Administrators announced plans for the 148,000 square foot, $25.5 million project last week.
"To be proactive, the college believes by adding student housing we'll be able to increase the access for higher education and be able to attract students from outside of the area into the campus community to take advantage of our strong academic programs," Vice President for Academic and Student Affairs Brian Durant said.
With growing demand from students and a spike in popularity of community colleges because of lower cost, administrators say the timing for dorms is right.
Adirondack joins a growing list of local community colleges, including Dutchess County and Fulton-Montgomery -- that have had plans in the works for some time. Schenectady County Community College recently broke ground on its first dorms.
"As community colleges, part of our mission is to be flexible and adaptive to the needs of our community,” said Martha Asselin, SCCC’s Vice President of Student Affairs. “What our community is staying to us is they'd really like to be able to stay right on the residential property."
New York State regulations prevent community colleges from owning and maintaining student housing, so what schools like SUNY Adirondack and Schenectady County Community College have done is setup single member LLCs to finance and manage the dorms.
Many of the local dorm projects, including SCCC's, are being constructed by the United Group, a company that specializes in student housing. Company reps say it's impossible to ignore the new trend at community colleges.
"We've actually done student housing at four community colleges, this being our fourth,” United Group Social Media Director Joe Uccellini said. “We're finding that students who go to community college do want the college life, it's just that it cost them more money to go to those schools."

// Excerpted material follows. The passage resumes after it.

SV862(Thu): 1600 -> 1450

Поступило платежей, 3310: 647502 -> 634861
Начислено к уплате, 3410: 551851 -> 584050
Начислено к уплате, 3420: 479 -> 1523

Given the economic climate and ultra-competitive job market, school administrators agree the trend isn't one that's likely to go away.
"Open access to higher education, which is what our community colleges offer to people, is something that a lot of students need,” Durant said. “It's affordable, it's accessible and student housing would allow them to have a full college experience just like the traditional colleges and universities have had for years."
SUNY Adirondack is expected to break ground in April and have the project complete in time for the Fall 2013 semester.